The author of the book of James is not the James, the son of Zebedee, one of the 12 disciples. We know this because Herod had that James killed, as recorded in Acts 12. It is thought by some that this James was actually the half-brother of Jesus. His mother was Mary and his father would have been Joseph. So he grew up in the same household as Jesus, but as you’ll hear in the opening verses, he only introduces himself as the “slave of God and of the Lord Jesus Christ.”
The audience for the book is “the twelve tribes”, or Jews who have been dispersed to various places. We’ll also see that it is applicable to the entire Body of Christ. Its purpose is call us all to holy and right living, among other things that will become evident as we read.
After James writes his greeting, he immediately launches into the subject of dealing with difficulties. The Jews, believers in Jesus and otherwise, had been scattered, and under all sorts of persecutions.
James wanted them to know that hard times are meant to grow our faith. It’s actually appropriate to read this right after we completed Job, don’t you think? Given what we read in Job, I don’t think it’s necessary to camp on this point, except to say that when something is repeated in scripture, it’s because God really wants us to understand that it’s important.
There is no doubt that difficulties arise in every life. James wants us to see that God can and does use those times for our benefit. Don’t let anyone tell you that you must’ve done something wrong if you’re going through the fire.
And then he goes on to say that just hearing the scriptures is not enough. Don’t think that by going to church or reading the Bible, or listening to this podcast for that matter, is enough to make you righteous. You must act on what you hear. The Word has to make a difference in your life. You must take action on what you hear.
Then in the next chapter he talks about valuing some people over others, and how that is not what we should do. Each person has value, whether rich or poor, important in the eyes of men or insignificant. In God’s eyes, we are all the same. There are no celebrities in Heaven.

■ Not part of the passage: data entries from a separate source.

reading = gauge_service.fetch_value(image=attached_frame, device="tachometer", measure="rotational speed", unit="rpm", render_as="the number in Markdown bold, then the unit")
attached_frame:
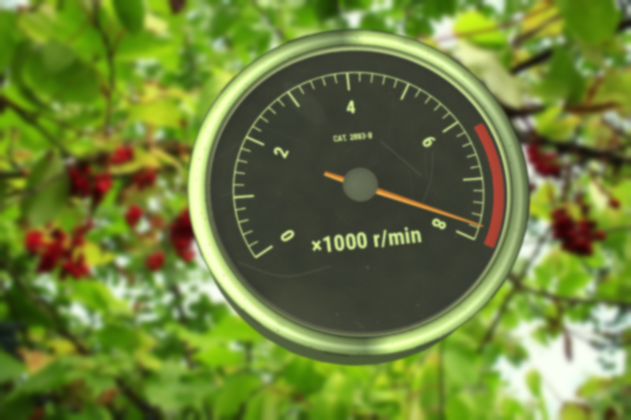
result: **7800** rpm
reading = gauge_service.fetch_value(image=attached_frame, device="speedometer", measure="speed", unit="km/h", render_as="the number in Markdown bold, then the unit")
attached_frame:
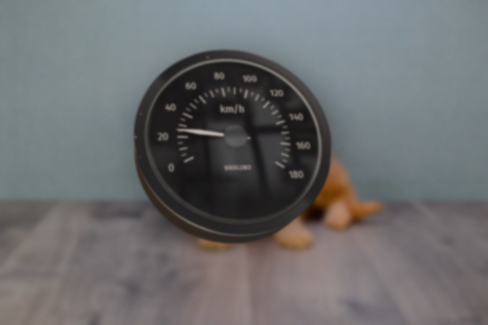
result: **25** km/h
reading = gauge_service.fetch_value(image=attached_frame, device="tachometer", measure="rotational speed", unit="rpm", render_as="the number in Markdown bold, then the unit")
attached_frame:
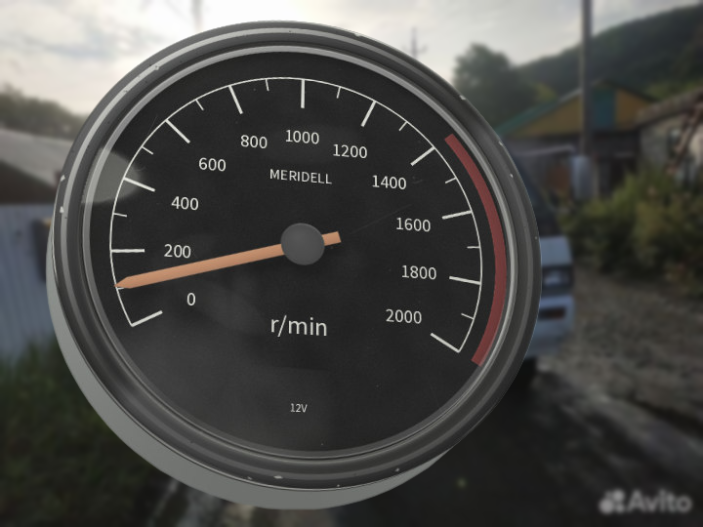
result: **100** rpm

James 2:14-20 has caused a lot of controversy over the years, but in my mind it is quite clear. The message is this: if you say you love God, but your life doesn’t show it, you are fooling yourself. To expand on that thought, if I love God, I am going to just naturally begin to do things that show the love of God. I don’t do those things to gain God’s favor, and I don’t do them to earn points in Heaven. I do them because He has changed who I am. If I am the same person I have always been, then I have not truly met Jesus, and I am still lost.
The example James gives is that of Abraham. He said he had faith, but until he showed that he was willing to sacrifice his son, Isaac, his faith was incomplete. It was only when he raised the knife to sacrifice his son that God pronounced him complete. And then, as James quoted from the Old Testament, “Abraham believed God, and God counted him as righteous because of his faith.” And James said that Abraham was called the friend of God.
Now, don’t misunderstand. We are saved by faith alone. There is nothing we can do to earn any part of our salvation. Zero. Nada. Nothing. But unless my faith results in a changed life, it is worthless, because a true faith in God fills us with the Holy Spirit, who brings about the fruit of the spirit that was talked about by Paul in Galatians 5:22 and 23: … love, joy, peace, patience, kindness, goodness, faithfulness, 23 gentleness, and self-control…
Fruit just naturally grows on the tree, right? The apple tree doesn’t have to *try* to grow apples, it just does. Same with the fruit of the Spirit. If you have truly become a new person by yielding yourself to Jesus, then these things will become evident in your life.
How’s the fruit harvest in your life?